How we react - Hooks

I’ll take the bait :rofl:

I’ve looked extensively at hooks, including trying them out in real applications that I’ve worked on and I have to let you know that I think they are going to cause so many problems for React apps (and Vue, who pretty much copies whatever React is doing).

Yes, there is a ton of hype. There’s more hype in the JavaScript community than I’ve ever seen in any community or around any technology in my entire career. It’s outrageous and unhealthy. My best advice would be to focus instead on demonstrated designs, practices, etc. that are published in books and journals, which have stood the test of time for multiple decades. Pay more attention to people who have some real experience behind them, and not so much to some of the framework authors who have less than 10yrs under their belt (and some of whom don’t appear to have shipped a real app ever). It’s the blind leading the blind out there.

With Aurelia, we don’t need hooks because we have three very powerful things:

  • Observability
  • Dependency Injection
  • Metaprogramming

There are more, but these are things we have, which have been around for decades, and which neither React nor Vue has in full.

React can’t actually observe arbitrary objects. So, as a result, it needs to be told when to update through calling explicit APIs (e.g. setState). In the real world, this turns out to be completely untenable. So, the React community came up with Flux and various libraries like Redux. Of course, Redux forces you to centralize all your state and magnifies the amount of work you have to do to accomplish the most basic of scenarios. This causes issues of complexity, lack of modularization in the code, debugging challenges, and so much more. So, then the React community moved on to Hooks as its 3rd attempt. Hooks are difficult to understand and they force you to pull all normal logic out of encapsulated object boundaries, as all state must be modeled with hooks, or it doesn’t really work. So, complexity, intrusiveness, etc. There’s also some questionable performance characteristics (actually, all of these techniques have perf issues) and other items of debate even within their community.

With Aurelia, we can observe normal objects/class properties. So, you can leverage the last 40ish years of OOP techniques and battle-tested approaches to building software. Also, the general observer pattern has been around for a very long time and has scaled to some of the most complex apps today.

Vue has observability too, but can’t observe as many edge cases as Aurelia (for example, it can’t observe Set and Map). However, taking those shortcomings aside, Vue doesn’t have dependency injection and it utilizes a custom non-standard way to create objects. As a result, as a Vue app tends to grow larger, it gets more and more spaghetti-like. It’s hard to properly modularize and compose the objects. One has to result to globals and other strange hacks to simulate a DI-like functionality. They are looking to hooks to solve this issue for them, but it’s not going to end well.

On the other hand, Aurelia has a very powerful DI framework. This lets you decompose any problem into small pieces that work together to tackle something complex. Need to make something reusblabe? Just factor it out into a new class and inject it wherever you need. That’s a basic form of composition that works very well, with decades of history behind it.
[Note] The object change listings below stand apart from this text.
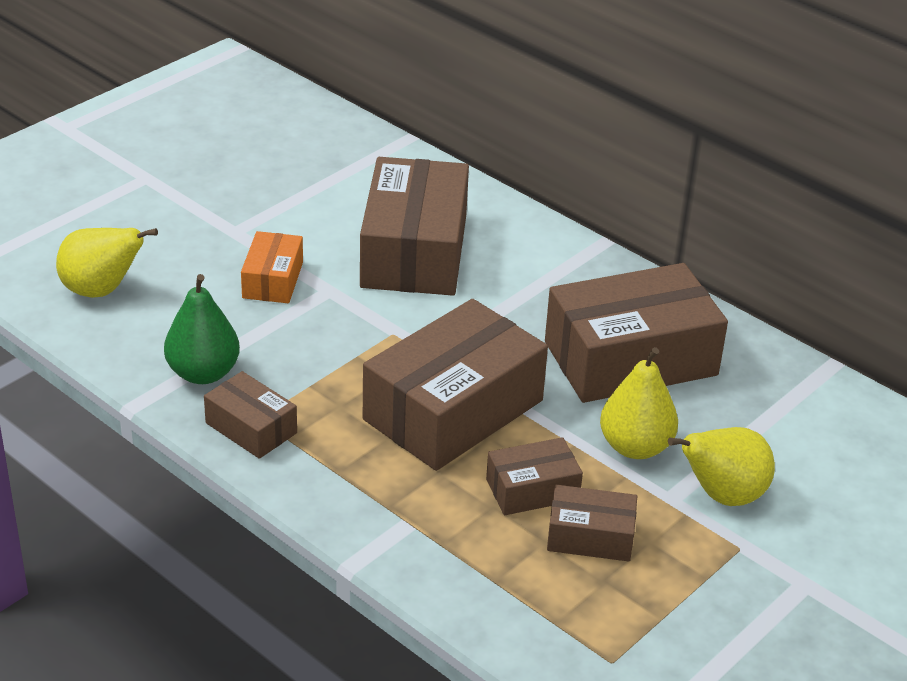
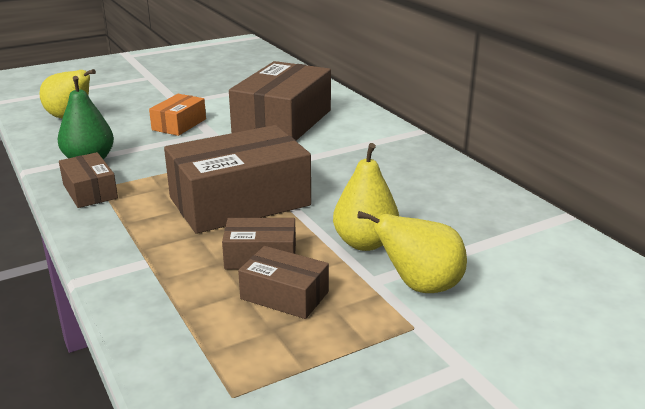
camera: 20 degrees right, 10 degrees down
(630, 358) = (397, 191): brown box -> none

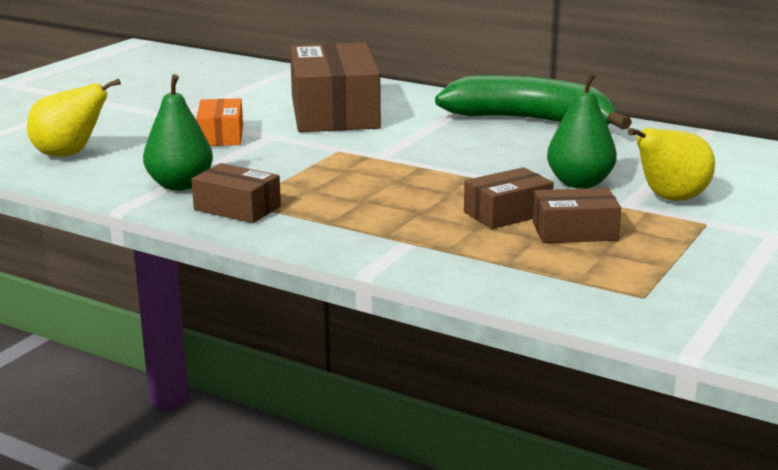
camera: 30 degrees left, 5 degrees down
(239, 201) = (413, 181): brown box -> none
(365, 243) = (579, 183): yellow pear -> green pear
(418, 166) = (531, 121): none -> green banana

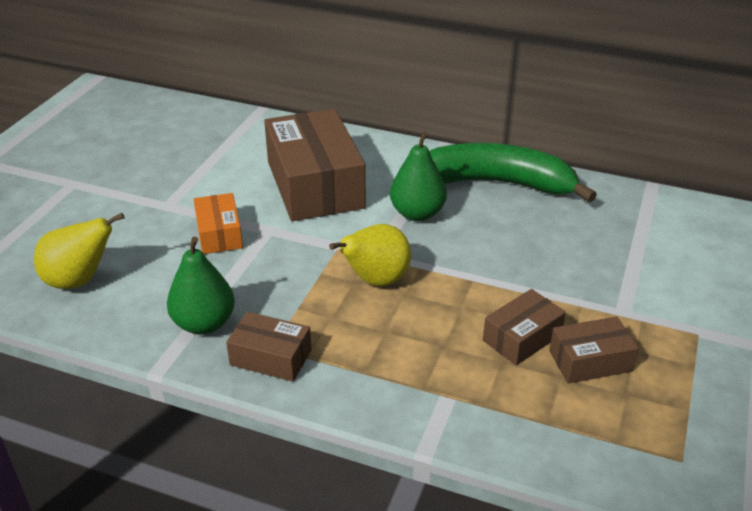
camera: 10 degrees left, 15 degrees up
(579, 183) = (570, 281): green pear -> green pear (417, 213)
(670, 199) = (656, 298): yellow pear -> yellow pear (375, 280)

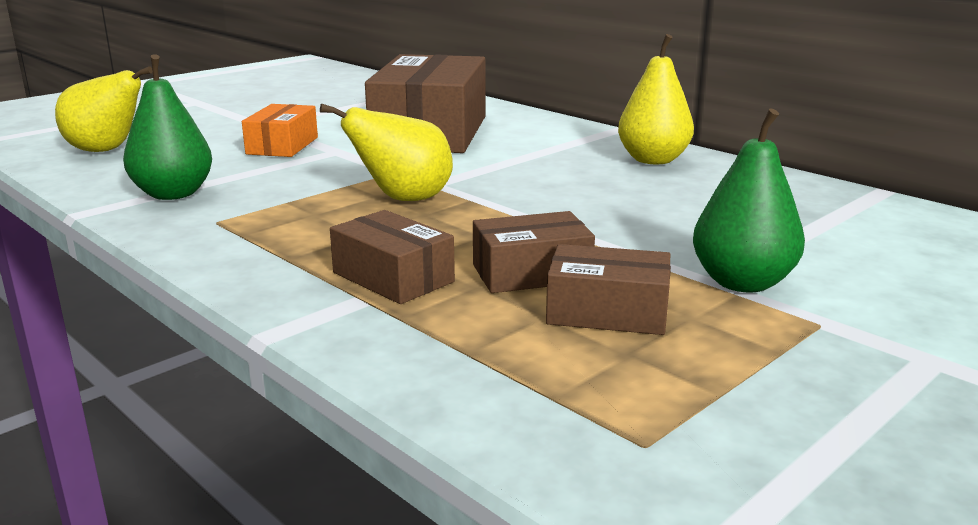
camera: 25 degrees right, 15 degrees down
(271, 357) = (202, 228): brown box -> brown box (393, 277)
(417, 213) = (521, 165): green pear -> green pear (742, 283)
(497, 183) = (653, 160): green banana -> yellow pear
None of the frameworks have metaprogramming capabilities like Aurelia. In Aurelia’s case, you can apply a decorator to a class, and the framework will use your declaration to “write” code for you, so you don’t have to. We take this further with conventions. So, you can write vanilla js, following a simple pattern, and Aurelia will write code for you to make things into custom elements, etc. Again, this sort of technique goes way, way back. When you combine it with observability and DI, some magical things happen. You get plain objects and classes that you can model in whatever way makes sense for your app, based on 40ish years of solid practices, and the framework can just make those into components (metaprogramming) that interoperate with one another (DI), and can reflect their state to the view automatically (observability).

To sum up, don’t let hype get the better of you. It’s good to keep tabs on what’s going on, but root yourself in practices that have stood the test of time and have been proven over multiple decades to work for small, medium, large, and gigantic-scale apps and teams. Aurelia chooses a specific set of approaches based on my 15+ years of UI engineering focus, working on apps of every size and in almost every industry. I have yet to come across a scenario where these few basic concepts didn’t get the job done, and with great extensibility, testability, etc.

Always keep learning new things, but don’t forget what you’ve already learned and what you know works. A lot of time in our industry has been spent fixing things that aren’t broken, in search of some hyped tech revolution. I prefer a more iterative approach of slowly evolving and refining things over time that I’ve seen work. Hopefully, you can experience some of that through Aurelia.